MoA: Mixture of Sparse Attention for Automatic Large Language Model Compression (2406.14909v2)

Published 21 Jun 2024 in cs.LG, cs.AI, and cs.CL

Abstract: Sparse attention can effectively mitigate the significant memory and throughput demands of LLMs in long contexts. Existing methods typically employ a uniform sparse attention mask, applying the same sparse pattern across different attention heads and input lengths. However, this uniform approach fails to capture the diverse attention patterns inherent in LLMs, ignoring their distinct accuracy-latency trade-offs. To address this challenge, we propose the Mixture of Attention (MoA), which automatically tailors distinct sparse attention configurations to different heads and layers. MoA constructs and navigates a search space of various attention patterns and their scaling rules relative to input sequence lengths. It profiles the model, evaluates potential configurations, and pinpoints the optimal sparse attention compression plan. MoA adapts to varying input sizes, revealing that some attention heads expand their focus to accommodate longer sequences, while other heads consistently concentrate on fixed-length local contexts. Experiments show that MoA increases the effective context length by $3.9\times$ with the same average attention span, boosting retrieval accuracy by $1.5-7.1\times$ over the uniform-attention baseline across Vicuna-{7B,13B}, and Llama3-{8B,70B} models. Moreover, MoA narrows the capability gaps between sparse and dense models, reducing the maximum relative performance drop from $9\%-36\%$ to within $5\%$ across two long-context understanding benchmarks. MoA achieves a $1.2-1.4\times$ GPU memory reduction, boosting decode throughput by $6.6-8.2\times$ and $1.7-1.9\times$ compared to FlashAttention2 and vLLM, with minimal impact on performance. Our code is available at \url{https://github.com/thu-nics/MoA}.

PDF HTML Abstract

Overview of "MoA: Mixture of Sparse Attention for Automatic LLM Compression"

The paper entitled "MoA: Mixture of Sparse Attention for Automatic LLM Compression" introduces a novel approach to tackle the efficiency challenges associated with LLMs when dealing with long sequences. Sparse attention mechanisms historically offer memory and computation relief, but existing methodologies, which typically apply a uniform sparse attention pattern across all attention heads and input lengths, fail to exploit the full potential of LLM architectures. These uniform approaches do not capture the diverse attention patterns necessary for maintaining high performance amidst varying accuracy-latency trade-offs.

Key Contributions

The authors have proposed the Mixture of Attention (MoA), a method designed to automatically calibrate sparse attention configurations uniquely for each attention head and layer within an LLM. The central objectives and contributions of MoA are outlined as follows:

Heterogeneous Elastic Rules: MoA adopts a non-uniform, context-dependent strategy by implementing heterogeneous elastic rules which adjust sparse attention span dynamically based on the input sequence length.
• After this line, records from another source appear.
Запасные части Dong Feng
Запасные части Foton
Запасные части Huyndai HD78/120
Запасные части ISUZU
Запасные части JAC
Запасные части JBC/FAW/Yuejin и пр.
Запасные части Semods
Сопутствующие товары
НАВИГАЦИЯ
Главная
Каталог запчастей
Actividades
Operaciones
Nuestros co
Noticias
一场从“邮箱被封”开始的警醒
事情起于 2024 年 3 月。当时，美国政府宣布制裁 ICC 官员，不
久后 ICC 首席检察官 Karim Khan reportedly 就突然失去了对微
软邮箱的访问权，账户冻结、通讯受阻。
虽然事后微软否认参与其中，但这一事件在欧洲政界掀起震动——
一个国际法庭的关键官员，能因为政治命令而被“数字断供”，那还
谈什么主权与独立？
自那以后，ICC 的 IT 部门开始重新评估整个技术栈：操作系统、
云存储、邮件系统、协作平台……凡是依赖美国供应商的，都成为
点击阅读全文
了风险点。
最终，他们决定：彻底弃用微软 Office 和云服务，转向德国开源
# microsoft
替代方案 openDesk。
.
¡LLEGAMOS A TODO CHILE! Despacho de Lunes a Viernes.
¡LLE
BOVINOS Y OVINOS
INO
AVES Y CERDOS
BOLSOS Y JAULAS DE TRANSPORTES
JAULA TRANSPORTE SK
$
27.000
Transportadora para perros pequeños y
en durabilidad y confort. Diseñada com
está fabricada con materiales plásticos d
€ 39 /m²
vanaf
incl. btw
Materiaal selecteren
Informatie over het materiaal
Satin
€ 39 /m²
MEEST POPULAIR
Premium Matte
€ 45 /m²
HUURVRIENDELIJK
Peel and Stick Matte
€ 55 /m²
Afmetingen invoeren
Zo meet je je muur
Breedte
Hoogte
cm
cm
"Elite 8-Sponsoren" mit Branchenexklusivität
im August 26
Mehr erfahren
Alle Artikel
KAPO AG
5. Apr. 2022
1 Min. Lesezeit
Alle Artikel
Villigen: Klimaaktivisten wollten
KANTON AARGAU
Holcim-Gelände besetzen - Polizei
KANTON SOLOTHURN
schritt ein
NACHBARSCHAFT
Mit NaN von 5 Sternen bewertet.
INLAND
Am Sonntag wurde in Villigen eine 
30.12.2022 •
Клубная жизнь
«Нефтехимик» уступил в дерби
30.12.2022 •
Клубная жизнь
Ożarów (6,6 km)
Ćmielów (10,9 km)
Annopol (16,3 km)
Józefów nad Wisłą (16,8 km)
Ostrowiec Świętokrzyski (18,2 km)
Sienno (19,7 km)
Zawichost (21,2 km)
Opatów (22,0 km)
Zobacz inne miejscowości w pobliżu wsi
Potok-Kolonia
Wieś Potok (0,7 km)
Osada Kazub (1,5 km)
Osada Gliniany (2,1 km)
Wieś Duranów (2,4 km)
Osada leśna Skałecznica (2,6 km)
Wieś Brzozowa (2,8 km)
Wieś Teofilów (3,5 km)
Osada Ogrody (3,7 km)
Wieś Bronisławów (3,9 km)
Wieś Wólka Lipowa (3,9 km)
This enables the model to flexibly expand or contract its focus, either maintaining a global perspective or concentrating on local contexts as needed.
Construction of a Calibration Dataset: The necessity of informing model compression with appropriate datasets is emphasized. The authors leverage data with long-range dependencies, using the model outputs rather than human-generated responses as a reference, to more reliably profile compression effects on LLMs.
Automatic Optimization Pipeline: MoA employs an automatic pipeline that profiles each attention value's influence and optimizes various configurations to determine the optimal sparse attention pattern for each head. This automatic configuration identifies suitable elastic rules to minimize predictive loss under predefined density constraints.

Results and Implications

The experiments conducted confirm that MoA significantly extends the effective context length of models by up to 3.9 times while improving retrieval accuracy by a factor of 1.5 to 7.1 over uniform sparse baselines. With only a modest degradation in performance metrics, MoA reduces maximum relative performance losses from dense configurations and achieves up to 1.4 times GPU memory savings alongside marked increases in computational throughput (6.6-8.2 times over FlashAttention2).

Theoretical and Practical Implications

The implications of MoA are noteworthy for both performance enhancement and resource optimization. This work showcases that a heterogeneous approach allows LLMs to better allocate attention resources where necessary, mitigating the significant efficiency trade-offs of long-context processing. From a practical standpoint, the methodology offers a transparent and reproducible means to reconfigure LLMs for improved efficiency without the need for significant retraining.

Prospective Developments

In future iterations, exploring non-linear scaling rules and integrating dynamic attention schemes could further optimize context handling across diverse input scenarios. Expanding the profiling concept to evaluate other model components, such as weight matrices, could stimulate advances in complementary compression techniques like quantization or pruning, further broadening the scope of large-model efficiency optimization.

Overall, MoA represents a sophisticated step towards more efficient and versatile LLMs, offering a promising strategy for engaging with the complexity and variability inherent in natural language processing tasks.